11 juillet 2025

Faire théâtre de tout bois

Les Perses
Gwenaël Morin
© Christophe Raynaud de Lage / Festival d’Avignon

« Les Perses » contraste nettement avec les deux choix précédents de Morin (« Le Songe d’une nuit d’été » en 2023 ; « Don Quichotte » en 2024) pour sa série en cours, « Démonter les remparts pour finir le pont » : la pièce d’Eschyle n’est pas ludique pour un sou, de sorte que le metteur en scène prend le risque d’étioler la savante verve dramaturgique de son Théâtre Permanent, qui porte toujours bien son nom.

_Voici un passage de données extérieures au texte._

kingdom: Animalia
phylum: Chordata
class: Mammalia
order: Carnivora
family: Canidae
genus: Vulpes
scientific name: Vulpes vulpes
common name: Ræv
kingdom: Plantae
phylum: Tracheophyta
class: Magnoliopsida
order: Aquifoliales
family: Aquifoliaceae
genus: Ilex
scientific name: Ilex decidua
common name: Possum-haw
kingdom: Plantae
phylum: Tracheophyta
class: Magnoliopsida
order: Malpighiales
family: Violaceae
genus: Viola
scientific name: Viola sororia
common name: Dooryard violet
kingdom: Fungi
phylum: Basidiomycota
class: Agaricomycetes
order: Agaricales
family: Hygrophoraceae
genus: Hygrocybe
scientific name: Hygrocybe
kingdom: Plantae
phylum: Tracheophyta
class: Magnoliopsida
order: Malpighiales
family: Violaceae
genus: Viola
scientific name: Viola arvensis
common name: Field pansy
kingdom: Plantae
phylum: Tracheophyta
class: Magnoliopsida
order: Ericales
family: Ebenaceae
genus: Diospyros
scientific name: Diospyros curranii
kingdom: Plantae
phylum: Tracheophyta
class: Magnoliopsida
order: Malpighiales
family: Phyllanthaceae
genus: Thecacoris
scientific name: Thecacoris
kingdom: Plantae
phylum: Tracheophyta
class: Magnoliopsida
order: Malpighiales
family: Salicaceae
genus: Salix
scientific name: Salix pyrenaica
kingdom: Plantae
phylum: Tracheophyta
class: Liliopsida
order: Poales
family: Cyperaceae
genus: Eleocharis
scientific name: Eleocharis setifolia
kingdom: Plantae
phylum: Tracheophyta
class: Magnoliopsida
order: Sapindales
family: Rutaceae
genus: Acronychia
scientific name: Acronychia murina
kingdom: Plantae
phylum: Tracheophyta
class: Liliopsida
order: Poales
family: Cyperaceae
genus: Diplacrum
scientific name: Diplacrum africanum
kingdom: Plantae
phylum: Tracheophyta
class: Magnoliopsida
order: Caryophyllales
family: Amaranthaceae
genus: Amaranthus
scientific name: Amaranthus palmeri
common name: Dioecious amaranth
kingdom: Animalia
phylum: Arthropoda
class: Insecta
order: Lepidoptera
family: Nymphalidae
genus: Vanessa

À bien des égards c’est le cas, Morin perdant en vivacité ce qu’il gagne, cela dit, en résonance : la pièce est un récit de massacre vu du côté des perdants, et le metteur en scène a le courage de ne rien sacrifier à la choralité brute, aride du texte (quitte à en souligner même les parties perdues au cours de l’histoire) pour que la litanie des combats nous rappelle au génocide en cours.  Cependant, le risque est d’autant plus grand qu’il troque sa bande d’acteurs stars des deux dernières années pour un groupe d’interprètes professionnels rencontrés en atelier : s’ils s’illustrent plutôt dans l’interprétation, force est de constater qu’ils ont moins d’espace pour flamboyer que leurs camarades précédents ; double défi donc… 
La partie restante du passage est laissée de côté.